Come 2023, aspiring lawyers need only pass Part B of the Singapore Bar Examinations — which will be made more rigorous — to be called to the Bar.

With the new system, being admitted to the Bar means they have only been recognised as lawyers, but that does not qualify them to practise. To do that, they would have to complete a new 12-month training contract.

Currently, aspiring lawyers need to go through the exam as well as a six-month training contract in order to be admitted to the Bar, which also allows them to practise law.

These changes to the professional training regime for lawyers were among the recommendations made by the Committee for the Professional Training of Lawyers convened by Chief Justice (CJ) Sundaresh Menon two years ago. The committee published its report of recommendations on Thursday (Aug 30).

In a separate statement issued on the same day, the Ministry of Law (MinLaw) said it has accepted the proposals in principle. Pointing out that the changes will not affect the majority of students currently in law schools, the ministry said that the improved system will raise the quality of legal training and better equip law graduates with the necessary expertise to meet the demands of the future economy and society.

WHAT ARE THE CHANGES:

1) Completion of a practice training contract will no longer be a pre-condition for admission to the Bar.

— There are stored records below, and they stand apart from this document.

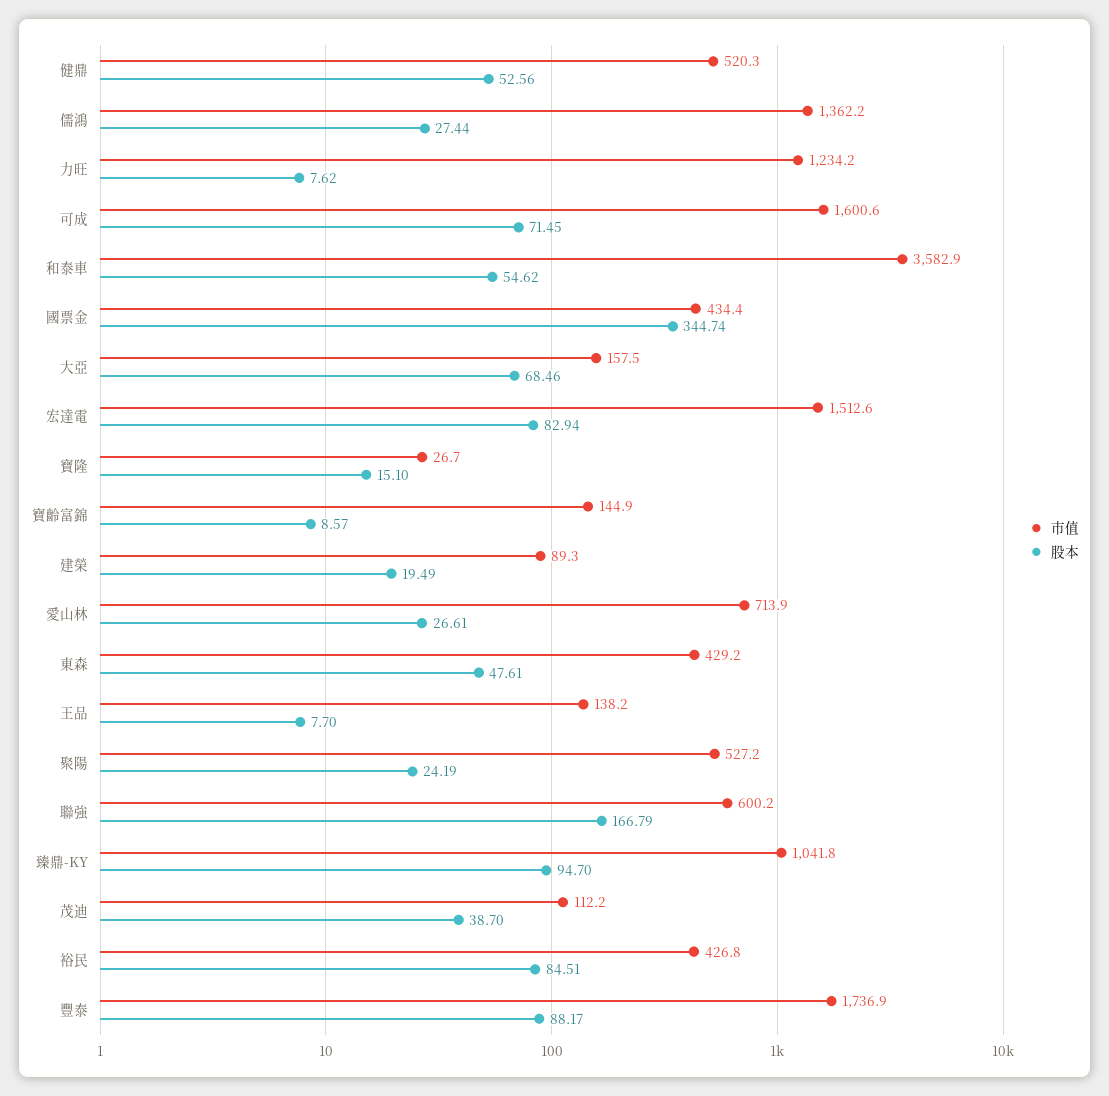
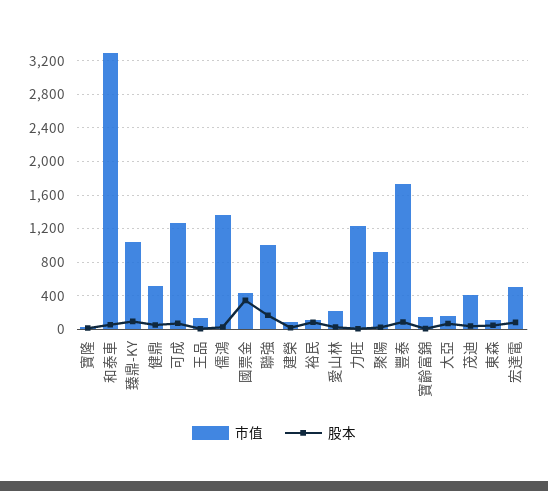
市值, 可成: 1600.6 -> 1300
市值, 和泰車: 3582.9 -> 3300
市值, 宏達電: 1512.6 -> 500
市值, 愛山林: 713.9 -> 200
市值, 東森: 429.2 -> 100
市值, 聚陽: 527.2 -> 900
市值, 聯強: 600.2 -> 1000
市值, 茂迪: 112.2 -> 400
市值, 裕民: 426.8 -> 100

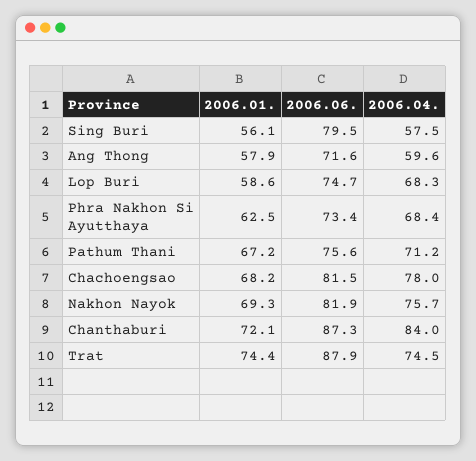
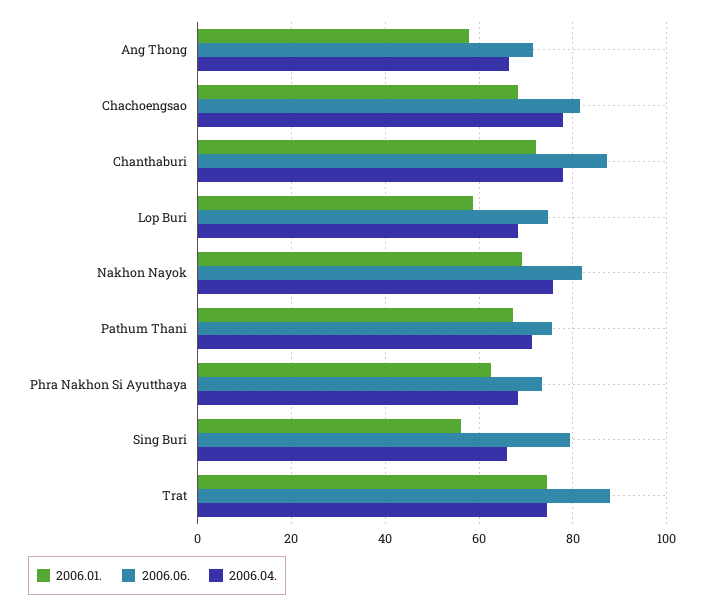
2006.04., Sing Buri: 57.5 -> 66
2006.04., Ang Thong: 59.6 -> 66
2006.04., Chanthaburi: 84 -> 78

2) Part B of the Singapore Bar Examinations, which takes six months to complete, will be made more stringent.

3) Aspiring lawyers have to complete a practice training contract after admission to the Bar. The duration of the contract will be extended from six to 12 months.

WHY THE NEED FOR CHANGES

The committee said that the current regime "creates a legal profession that is both simplistic and linear", and pointed out that it does not "fully recognise and cater to the myriad pathways" that can be pursued within the legal profession.

It added: "But this is not an accurate reflection of the legal profession, which is in fact a diverse and multi-faceted community with space for persons to contribute in a variety of ways, and not just in the strict form of practice as traditionally understood."

That is why the committee proposed removing practice training contract as a pre-condition, a format which is also used in the United Kingdom.

This will allow law graduates to be admitted to the Bar, and still pursue alternative careers such as becoming an in-house counsel or law academic if they are not keen to be practising lawyers, said the committee.

Speaking at this year's Mass Call on Thursday, CJ Menon said that this recommendation recognises that "it is not necessary for those who choose to pursue different pathways to first complete a period of practical training before they start work".

If the proposals are implemented, he noted that it will "collectively result in a significant restructuring" of the training regime.

While there is currently no requirement for individuals who do not want to practise law to be admitted to the Bar, the committee said that doing so will suggest "attainment of a minimum level of professional standards", and provide "indication of competence and skill in practical matters".

Lengthening the practice training contract to one-year will allow aspiring lawyers to develop a strong foundation, added the committee. In other countries such as the United Kingdom and France, the duration of such contracts is two years.

Making Part B of the Singapore Bar Examinations more stringent will also ensure the quality of the local Bar "remains consistently high", said the committee, stressing that it is "not intended as a blunt means of controlling the supply of lawyers".

Though the committee says it is "sympathetic" to concerns that law graduates might have, it said the concerns must be balanced against the objective of ensuring high competency in the legal industry.

MORE ABOUT THE REVIEW

Led by Justice Quentin Loh, a Supreme Court judge, the committee comprised a total of 15 members from the legal fraternity. It was set up by CJ Menon in August 2016 to conduct a "root-and-branch review" of the professional training regime for lawyers with the aim of raising the quality and consistency of training standards. The committee completed its review in March this year, before submitting it to MinLaw.

Though the review comes amid a high attrition rate for lawyers, and shortage of training contracts due to intense competition, the committee stressed that the changes were not meant to address the issue of supply and demand of lawyers.

Its attention was fixed solely on measures to "strengthen the entire professional training regime such that the quality of training remains robust and the process for accessing training opportunities remains fair, regardless of economic conditions".

"Ultimately, these are the means by which the profession can be assured that future generations of lawyers are imbued not only with sound technical skills, but also the right professional values".